Discovering distant stars that existed close to the beginning of the universe can unlock the secrets of our cosmic history. In a groundbreaking achievement, the Hubble Space Telescope recently spotted the most remote star to date. This star, affectionately named Earendel, emitted its light during the universe’s earliest billion years.
But determining the star’s distance is just the beginning. That’s where NASA’s James Webb Space Telescope comes into play. Webb’s initial observations of Earendel have already provided insights into the star’s characteristics and the galaxy that surrounds it. Further analysis of Webb’s spectroscopic observations could reveal information about its brightness, temperature, and composition.
NASA’s James Webb Space Telescope has followed up on the Hubble Space Telescope’s observations of the farthest star ever detected in the early universe, just one billion years after the big bang. Webb’s NIRCam instrument has revealed that Earendel is a massive B-type star, more than twice as hot as our sun and a million times more luminous.
Earendel, located in the Sunrise Arc galaxy, is only detectable due to the combined power of human technology and gravitational lensing. Both Hubble and Webb were able to detect Earendel thanks to its fortuitous alignment behind the massive galaxy cluster WHL0137-08.

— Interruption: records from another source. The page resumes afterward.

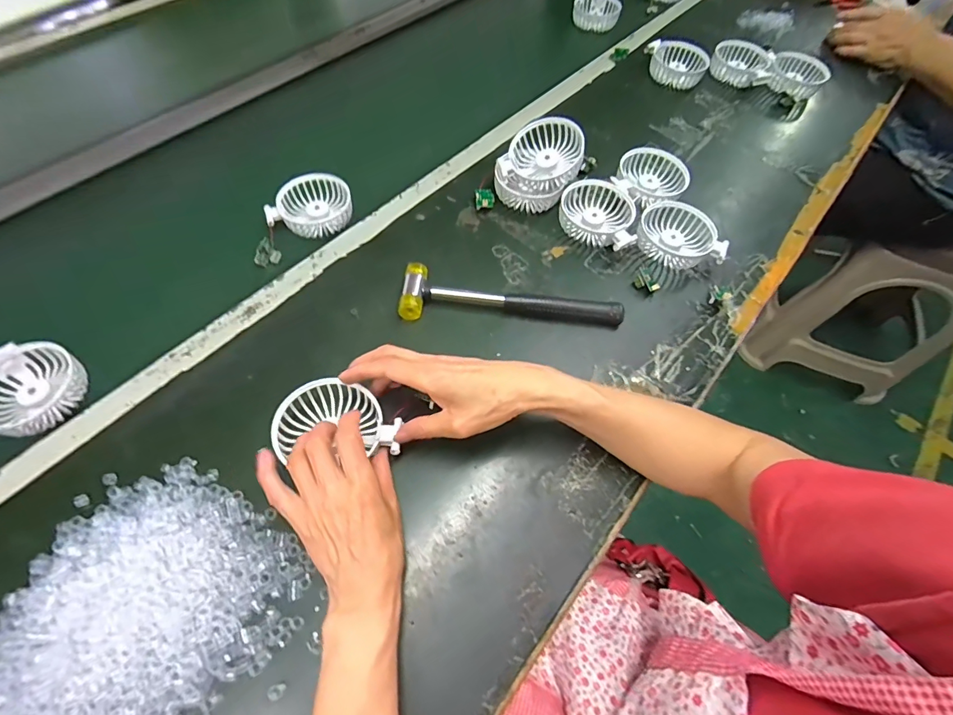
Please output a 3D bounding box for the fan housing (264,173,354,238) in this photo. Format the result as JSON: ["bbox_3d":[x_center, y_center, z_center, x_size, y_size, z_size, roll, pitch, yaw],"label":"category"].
[{"bbox_3d":[-0.215,-0.195,0.564,0.103,0.025,0.083,-17,64,-13],"label":"fan housing"}]

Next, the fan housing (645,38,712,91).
[{"bbox_3d":[0.334,-0.495,0.739,0.103,0.038,0.087,23,62,11],"label":"fan housing"}]

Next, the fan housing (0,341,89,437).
[{"bbox_3d":[-0.438,0.028,0.428,0.091,0.027,0.087,2,61,-3],"label":"fan housing"}]

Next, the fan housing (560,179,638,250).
[{"bbox_3d":[0.150,-0.177,0.549,0.090,0.032,0.101,12,61,2],"label":"fan housing"}]

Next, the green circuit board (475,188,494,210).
[{"bbox_3d":[0.010,-0.201,0.555,0.023,0.009,0.030,0,66,-11],"label":"green circuit board"}]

The immense mass of the galaxy cluster warps space itself, creating a magnifying effect that allows astronomers to study Earendel as if through a magnifying glass.
While other features in the galaxy appear multiple times due to gravitational lensing, Earendel appears as a single point of light even in Webb’s high-resolution infrared imaging. Astronomers have determined that Earendel is magnified by a factor of at least 4,000, making it the most distant star ever detected, observed just one billion years after the big bang.
The previous record-holder for the most distant star was observed around four billion years after the big bang. Another star, nicknamed Quyllur, was recently identified by Webb, observed three billion years after the big bang.
Stars as massive as Earendel often have companions. Although astronomers did not expect Webb to reveal any companions, they believe they have detected hints of a cooler, redder companion star based on Earendel’s colors. This light has been stretched by the expansion of the universe, making it detectable only with Webb.
Webb’s NIRCam has also provided fascinating details about the Sunrise Arc, the most highly magnified galaxy ever detected in the universe’s first billion years. It contains both young star-forming regions and older star clusters as small as 10 light-years across. The gravitational lensing distorts these features on either side of Earendel.
Astronomers are currently analyzing data from Webb’s NIRSpec instrument to obtain precise composition and distance measurements for the Sunrise Arc galaxy and Earendel.
Since Hubble’s discovery of Earendel, Webb has detected other very distant stars using similar techniques, although none as far as Earendel. These discoveries have opened up a new frontier in stellar physics and provided scientists with new subjects to study in the early universe.
The research team is cautiously optimistic that this could be a step towards eventually detecting one of the very first generation of stars, composed solely of the raw ingredients of the universe—hydrogen and helium.